At lunchtime on Oct. 28, Colleen Cargill was in the cancer center at the University of Vermont Medical Center, preparing patients for their chemotherapy infusions. A new patient will sometimes be teary and frightened, but the nurses try to make it welcoming, offering trail mix and a warm blanket, a seat with a view of a garden.
Then they work with extreme precision: checking platelet and white blood cell counts, measuring each dosage to a milligram per square foot of body area, before settling the person into a port and hooking them up to an IV.
That day, though, Cargill did a double take. When she tried to log in to her workstation, it booted her out. Then it happened again. She turned to the system of pneumatic tubes used to transport lab work. What she saw there was a red caution symbol, a circle with a cross. She walked to the backup computer. It was down, too.
"I wasn't panicky," she said, "and then I noticed my cordless phone didn't work."
That was, she said, the beginning of the worst 10 days of her career.
Cyberattacks on America's health systems have become their own kind of pandemic over the past year as Russian cybercriminals have shut down clinical trials and treatment studies for the coronavirus vaccine and cut off hospitals' access to patient records, demanding multimillion-dollar ransoms for their return.
Complicating the response, President Donald Trump last week fired Christopher Krebs, director of the Cybersecurity and Infrastructure Security Agency, which is responsible for defending critical systems, including hospitals and elections, against cyberattacks, after Krebs disputed Trump's claims of voter fraud.
The attacks have largely unfolded in private as hospitals scramble to restore their systems -- or to quietly pay the ransom -- without releasing information that could compromise an FBI investigation.
But they have had a devastating and long-lasting effect, particularly on cancer patients, said workers and patients from Vermont's largest medical system. Its electronic medical record system was restored Sunday, nearly a month after the cyberattack.
In the interim, clinicians were forced to send away hundreds of cancer patients, said Olivia Thompson, a nurse at the cancer center.
The staff fell back on written notes and faxes, leafing through masses of paper to access vital information. They tried to reconstruct complex chemotherapy protocols from memory.
And while the hospital has taken pains to reassure patients that most care could proceed, some staff members worry that the full damage of the October attack is not well understood.
"To recover from something like this is going to take months and months and months," Thompson said. "It feels like we are all alone, and no one understands how dire this is."
Elise Legere, a nurse at the cancer center, said she could compare the past weeks to only one experience -- working in a burn unit after the Boston Marathon bombing -- and has often found herself wondering about the motivation behind the cyberattack.
"It's like asking, what's the point of putting a bomb in an elementary school? What is the point?" she said. "There is a lot of evil in the world. Whoever did orchestrate this attack knows a lot about how devastating it is."
$61 MILLION IN RANSOM
The latest wave of attacks, which hit about a dozen U.S. hospitals, was believed to have been conducted by a particularly powerful group of Russian-speaking hackers that deployed ransomware via TrickBot, a vast network of infected computers used for cyberattacks, according to security researchers who are tracking the attacks.
The hackers typically work for profit. The FBI estimated that the cybercriminals, who use ransomware called "Ryuk," took in more than $61 million in ransom over 21 months in 2018 and 2019, a record.
The attacks slowed last spring, when cybercriminals agreed among themselves to avoid hacking hospitals amid the pandemic, security researchers said. But just before the presidential election, the groups resumed.
"In the past, they targeted organizations all over the world, but this time they were very specifically aiming for hospitals in the United States," said Alex Holden, chief executive of Hold Security, a Milwaukee firm.
The FBI said it will not comment on the attacks, citing ongoing investigations.
Holden and other cybersecurity experts said the targets and the timing -- just weeks after the United States targeted TrickBot -- suggest that one possible motivation could be retaliation.

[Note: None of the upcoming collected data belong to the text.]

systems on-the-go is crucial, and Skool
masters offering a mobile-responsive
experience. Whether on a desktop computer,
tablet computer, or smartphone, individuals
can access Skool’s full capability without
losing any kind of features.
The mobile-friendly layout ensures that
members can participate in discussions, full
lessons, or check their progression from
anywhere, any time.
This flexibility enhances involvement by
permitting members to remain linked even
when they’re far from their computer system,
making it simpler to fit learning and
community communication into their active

In late September and October, fearing that cybercriminals could use ransomware to disrupt the election, the Pentagon's Cyber Command started hacking TrickBot's systems. Microsoft pursued the systems in federal court, dismantling 94% of TrickBot's servers.

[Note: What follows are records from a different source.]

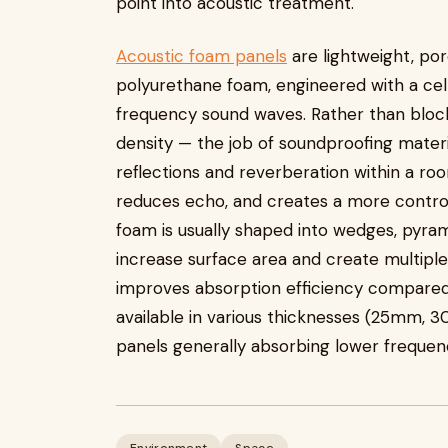
point into acoustic treatment.
Acoustic foam panels
are lightweight, po
polyurethane foam, engineered with a cel
frequency sound waves. Rather than bloc
density — the job of soundproofing materi
reflections and reverberation within a roo
reduces echo, and creates a more control
foam is usually shaped into wedges, pyram
increase surface area and create multiple
improves absorption efficiency compared 
available in various thicknesses (25mm, 
panels generally absorbing lower frequenc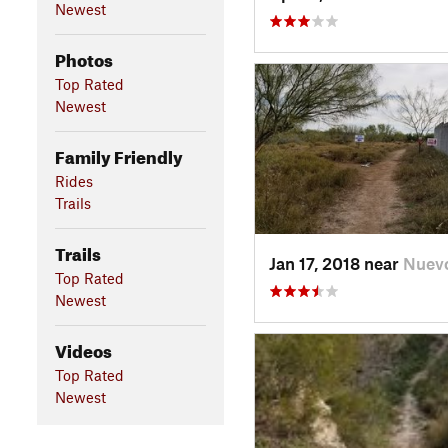
Newest
Photos
Top Rated
Newest
Family Friendly
Rides
Trails
Trails
Jan 17, 2018 near
Nuev
Top Rated
Newest
Videos
Top Rated
Newest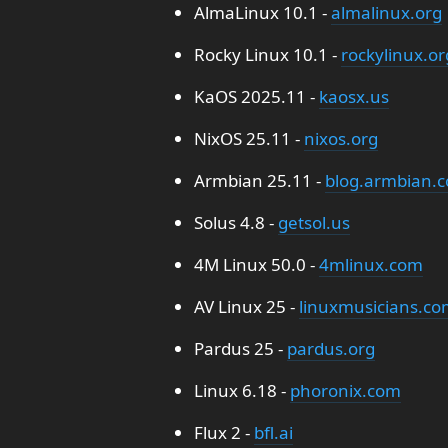
AlmaLinux 10.1 -
almalinux.org
Rocky Linux 10.1 -
rockylinux.or
KaOS 2025.11 -
kaosx.us
NixOS 25.11 -
nixos.org
Armbian 25.11 -
blog.armbian.
Solus 4.8 -
getsol.us
4M Linux 50.0 -
4mlinux.com
AV Linux 25 -
linuxmusicians.co
Pardus 25 -
pardus.org
Linux 6.18 -
phoronix.com
Flux 2 -
bfl.ai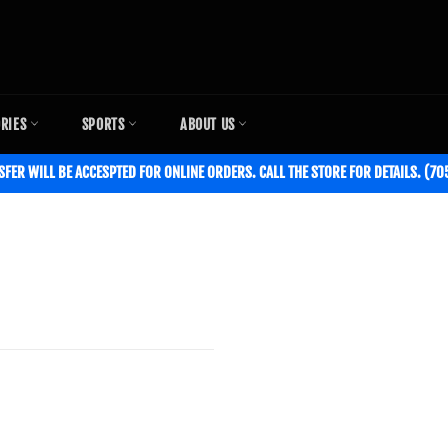
ORIES
SPORTS
ABOUT US
SFER WILL BE ACCESPTED FOR ONLINE ORDERS. CALL THE STORE FOR DETAILS. (7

The takedowns relegated TrickBot's operators to "a wounded animal lashing out," Holden said. His firm captured online messages sent among the group, including a list of 400 U.S. hospitals they planned to target, and informed law enforcement.
U.S. officials warned hospitals about a "credible threat" of attacks Oct. 23, and then an unusual cluster of attacks on hospitals took place. Several hospitals -- including Vermont Medical Center and the St. Lawrence County health system in New York -- have said they received no ransom note.
Others reported ransom demands "in eight figures, which is just not something that regional health care systems can do," said Allan Liska, an analyst with Recorded Future, a cybersecurity firm. These unusual demands, combined with the coordination of the attacks, make "it seem that it was meant to be a disruptive attack" rather than a profit-seeking one, he said.
Holden said many of the health systems opted to negotiate with their extortionists, even as ransoms jump into the millions.
"A great number of victims are dealing with these attacks on their own," he said.